Hayatımda gerçekten demokratik bir kongre görmedim de, duymadım da desem yeridir. Gördüğüm hep şu oldu: Örgütü yönetecek kurulun üyeleri çok dar gruplar tarafından saptanır ve bunlar kongreye sunulur. Kongre delegelerinin yaptığı aslında, kendilerine sunulan adayları onaylamaktan ibarettir. Dolayısıyla kongreler yönetimleri belirleme yeri değil, göstermelik bir onay yeridir. Bu yüzden de kongrelerin örgütün genel iradesini temsil ettiği savı, koca bir yalandan ibarettir.
Komünist partilerde Merkez Komitelerinin nasıl seçildiğine, 1977 yılında, Arnavutluk’daki Arnavutluk Emek Partisi’nin 7. Kongresinde bizzat tanık olmuştum. Merkez Komitesi listesini kongreye sundu ve delegeler de başka bir alternatif ya da aday olmadığı için oylarını bu listeye vererek Merkez Komitesini “seçmiş” oldu. Yani aslında Merkez Komitesi, kendi kendisini seçti. Daha daha doğrusu, Politbüro Merkez Komitesini seçti. Daha daha daha doğrusu ise o zamanki AEP başkanı Enver Hoca, Merkez Komitesi’ni, dolayısıyla Politbüro’yu belirlemiş oldu. Görüntüde, parti iradesini temsil eden kongre belirliyordu yönetimi ama gerçeklikte ülkenin diktatörü Enver Hoca kendi kendini bir kere daha seçmiş oluyordu. Zaten o zamanki egemen slogan da bunu anlatıyordu: “Parti-Enver, Enver-Parti.”
Liberaller, komünist partilerin bu monolitik yapısını, aynı bizler gibi eleştirirler ama kendi sistemlerindeki parti seçimleri de bundan pek o kadar farklı değildir. Yönetimler daima küçük bir merkezi azınlık tarafından belirlenir. Nitekim öyle olduğu içindir ki, örneğin Deniz Baykal’ın CHP’nin başından uzaklaştırılabilmesi ancak bir komployla mümkün olabilmiştir. Böyle bir komplo olmasaydı, aynı delegeler Deniz Baykal’ı ve listesini onaylayacaklardı.

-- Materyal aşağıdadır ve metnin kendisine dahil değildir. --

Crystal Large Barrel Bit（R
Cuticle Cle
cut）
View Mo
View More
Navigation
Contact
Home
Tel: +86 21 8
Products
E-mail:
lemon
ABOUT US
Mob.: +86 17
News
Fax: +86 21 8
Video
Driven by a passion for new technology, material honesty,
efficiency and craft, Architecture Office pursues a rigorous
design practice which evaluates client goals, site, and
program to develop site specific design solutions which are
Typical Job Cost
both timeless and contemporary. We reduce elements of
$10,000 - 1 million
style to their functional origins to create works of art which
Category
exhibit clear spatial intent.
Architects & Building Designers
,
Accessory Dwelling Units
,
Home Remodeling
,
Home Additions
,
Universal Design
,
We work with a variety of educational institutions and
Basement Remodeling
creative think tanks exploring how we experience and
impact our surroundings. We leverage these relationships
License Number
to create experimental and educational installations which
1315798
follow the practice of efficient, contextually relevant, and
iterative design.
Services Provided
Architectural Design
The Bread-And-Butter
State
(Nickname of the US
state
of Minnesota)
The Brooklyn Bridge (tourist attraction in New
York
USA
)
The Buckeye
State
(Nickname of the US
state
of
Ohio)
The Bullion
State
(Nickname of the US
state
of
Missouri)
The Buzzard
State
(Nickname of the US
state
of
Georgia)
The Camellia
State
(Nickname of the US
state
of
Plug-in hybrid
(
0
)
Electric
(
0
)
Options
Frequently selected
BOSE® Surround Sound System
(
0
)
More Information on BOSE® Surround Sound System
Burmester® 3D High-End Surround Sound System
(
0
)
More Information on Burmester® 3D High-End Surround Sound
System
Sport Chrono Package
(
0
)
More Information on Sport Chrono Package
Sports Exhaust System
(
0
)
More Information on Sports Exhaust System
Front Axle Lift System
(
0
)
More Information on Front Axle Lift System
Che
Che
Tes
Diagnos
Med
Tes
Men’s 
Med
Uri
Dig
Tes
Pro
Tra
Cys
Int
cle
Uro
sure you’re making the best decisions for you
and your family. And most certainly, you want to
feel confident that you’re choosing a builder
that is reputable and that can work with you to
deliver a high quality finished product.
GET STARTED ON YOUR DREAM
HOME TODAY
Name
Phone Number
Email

İşin tuhaf tarafı, insanların bunu, doğal, olması gereken bir şey olarak görmeleri, içlerine sindirmeleridir. İki gün önce yapılan CHP kongresi sırasında, akşama doğru, Parti Meclisi seçimlerinin yaklaştığı saatlerde bir televizyon kanalının spikeri, gayet doğal bir havada şöyle diyordu: “Liste, Kemal Kılıçdaroğlu’nun kafasında.”
Söylendiğine göre, aslında Parti Meclisi için 700 kadar aday varmış. Kemal Kılıçdaroğlu, bu aday başvuruları arasından listesini oluşturup (illa başvuru olması da gerekmezdi ya) kongreye sunmuş. Kongre de Kılıçdaroğlu’nun sunduğu 80 kişilik listeye oy vermiş. Nerede kongre ya da kongrenin iradesi? Kılıçdaroğlu, o 80 kişinin yerine tamamen farklı bir 80 kişi sunmuş olsaydı bu sefer onlar seçilecekti. Yani tek kişinin iradesiydi her şeyi belirleyen. “Seçilen” 80 kişinin bu durumu içlerine sindirip memnun olmaları ise ayrı bir sorun.
Ondan sonra da Kılıçdaroğlu kalkmış demokrasiden söz ediyor. Daha demokratik bir Türkiye vaadinde bulunuyor. Oysa demokrasi önce kendinden başlar. Senin kendi yöntemin demokratik olmadıktan sonra demokrasi nutuklarının ne değeri var ki? Kendi partinde uyguladığın yöntem ne ise, diyelim ki, yarın öbür gün iktidara geldiğinde uygulayacağın şey de odur. İçerde demokratik değilsen, dışarıda demokratik olman mümkün değildir.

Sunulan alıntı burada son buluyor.